Sei pillole di Meeting

Paola Alagia
25/08/2012

Da Monti a Formigoni, le dichiarazioni da ricordare.

Sei pillole di Meeting

Il Meeting di Rimini, tradizionale kermesse di Comunione e liberazione, si chiude sabato 25 agosto. È stata senza dubbio un’edizione «spirituale», a cominiciare dal titolo «La natura dell’uomo è rapporto con l’infinito». Per finire con i continui richiami spirituali del Celeste, il governatore della Lombardia Roberto Formigoni, declassato da beniamino dei ciellini a ‘semplice’ visitatore dopo l’affaire vacanze.
VISIONI E PREVISIONI. Ma il raduno di Cl è stato scandito anche dalle dichiarazioni rassicuranti del premier Mario Monti, del ministro allo Sviluppo economico Corrado Passera e di quello del Welfare Elsa Fornero. «La crisi è quasi finita», ha assicurato il Prof inaugurando l’appuntamento romagnolo il 19 agosto scorso.
Lettera43.it ha raccolto le chicche della kermesse.
 

1. L’ottimismo di Monti

«Siamo veramente in crisi? Un anno fa lo pensavamo di meno e forse lo eravamo di più. Io vedo avvicinarsi il momento in cui si esce». Parola di Mario Monti. Il premier, il 19 agosto scorso, ha aperto con queste parole i lavori del Meeting riminese.

2. Le visioni di Passera

«Sì, vedo l’uscita dalla crisi». Salvo aggiungere subito dopo: «Dipenderà molto da quello che riusciremo a fare». Il 20 agosto a parlare dal palco di Comunione liberazione è stato Corrado Passera. Il titolare dello Sviluppo economico, un habitué della kermesse, ha raccolto in pieno il testimone di super Mario.

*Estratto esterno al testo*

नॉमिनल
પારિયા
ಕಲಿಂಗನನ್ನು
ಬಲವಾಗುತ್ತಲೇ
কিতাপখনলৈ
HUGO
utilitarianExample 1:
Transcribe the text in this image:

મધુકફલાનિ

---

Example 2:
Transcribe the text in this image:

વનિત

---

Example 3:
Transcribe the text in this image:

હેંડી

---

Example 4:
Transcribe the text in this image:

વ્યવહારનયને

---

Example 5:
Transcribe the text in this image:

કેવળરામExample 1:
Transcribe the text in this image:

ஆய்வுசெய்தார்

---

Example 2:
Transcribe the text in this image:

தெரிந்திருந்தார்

3. Clini raccoglie il testimone

La luce in fondo al tunnel l’ha scorta anche il ministro dell’Ambiente Corrado Clini che, sempre il 20 agosto, ospite della manifestazione ciellina, ha detto con moderato ottimismo: «Sì anch’io vedo l’uscita dalla crisi e sono molto fiducioso ma c’è ancora molto da lavorare».

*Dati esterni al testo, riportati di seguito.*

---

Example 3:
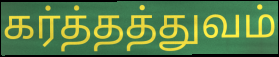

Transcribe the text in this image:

கர்த்தத்துவம்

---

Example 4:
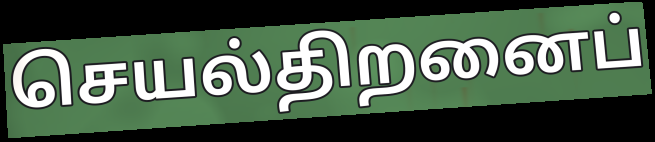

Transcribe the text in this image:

செயல்திறனைப்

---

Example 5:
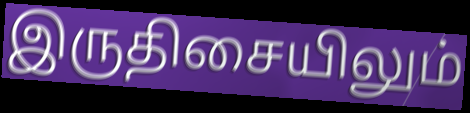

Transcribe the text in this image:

இருதிசையிலும்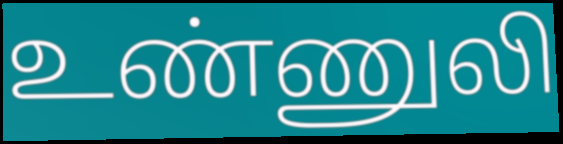
உண்ணுலிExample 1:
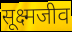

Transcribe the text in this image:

सूक्ष्मजीव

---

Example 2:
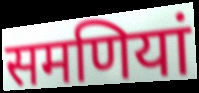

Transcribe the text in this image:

समणियां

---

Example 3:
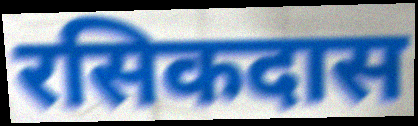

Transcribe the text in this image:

रसिकदास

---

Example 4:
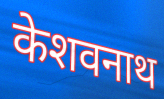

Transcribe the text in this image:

केशवनाथ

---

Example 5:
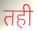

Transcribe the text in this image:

तही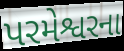
પરમેશ્વરના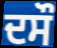
ਦਸੌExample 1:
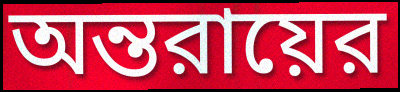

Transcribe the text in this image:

অন্তরায়ের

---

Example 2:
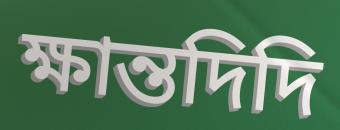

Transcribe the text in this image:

ক্ষান্তদিদি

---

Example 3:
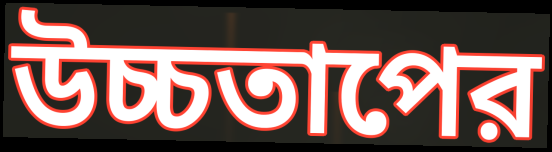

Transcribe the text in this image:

4. Alemanno e la criminalità

Ma il 20 agosto a Rimini ha fatto capolino pure Gianni Alemanno. Neppure il sindaco di Roma – il quale pare abbia sponsorizzato la kermesse con 50 mila euro – si è scostato dal canovaccio dell’ottimismo. Pro domo sua, naturalmente.
«Nonostante le campagne di stampa fatte da alcuni, Roma nel rapporto tra reati e numeri di cittadini è al quinto posto, mentre Milano è al primo», ha detto dal palco ciellino. Peccato che a tradirlo, il giorno stesso, sia stato lo stupro di una giovane donna in un parco romano.

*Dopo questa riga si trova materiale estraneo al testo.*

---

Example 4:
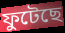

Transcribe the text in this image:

ফুটেছে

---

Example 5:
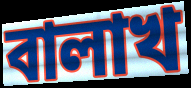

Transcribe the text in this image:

বালাখ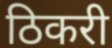
ठिकरी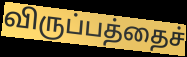
விருப்பத்தைச்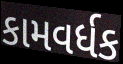
કામવર્ધક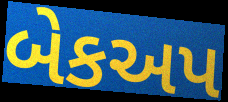
બેકઅપ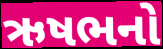
ઋષભનો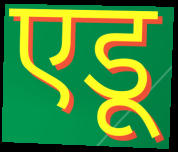
एडू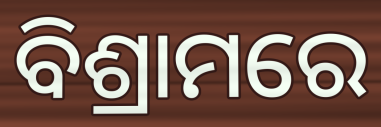
ବିଶ୍ରାମରେ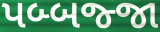
પબ્બજ્જા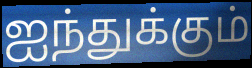
ஐந்துக்கும்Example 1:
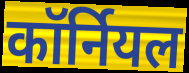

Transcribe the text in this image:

कॉर्नियल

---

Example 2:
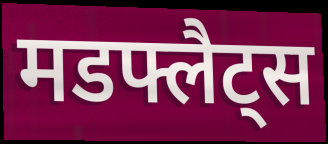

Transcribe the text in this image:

मडफ्लैट्स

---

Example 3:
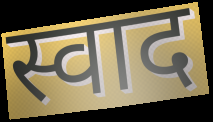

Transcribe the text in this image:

स्वाद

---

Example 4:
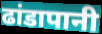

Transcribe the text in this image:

ढांडापानी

5. Fornero e il cuneo fiscale

Con «il contributo di tutti si può scommettere per l’anno prossimo di non avere crescita zero ma un segno più». Elsa Fornero, il 23 agosto, ha dimostrato di saper rilanciare alla grande. Non solo, ma come in una partita di poker ha messo sul piatto anche l’idea di una riduzione del cuneo fiscale «per le imprese che valorizzano il capitale umano» e un piano giovani. 
 

6. Formigoni e le preghiere del papa

Anche se più defilato rispetto alle passate edizioni, Roberto Formigoni ha saputo ritagliarsi l’attenzione del pubblico di Cl. Passi per la sua citazione di don Giussani («Un amico che mi ha voluto tanto bene da vivo e che da lassù si è dato da fare per me»), ma tirare in ballo addirittura il papa.
Il presidente della Regione Lombardia, infatti, nel corso del suo intervento, ha ricordato la visita di papa Ratzinger a Milano: «Benedetto XVI mi guardò e mi disse: ‘Io prego tutti i giorni per lei’. Sono uscito sconvolto e ho anche pianto».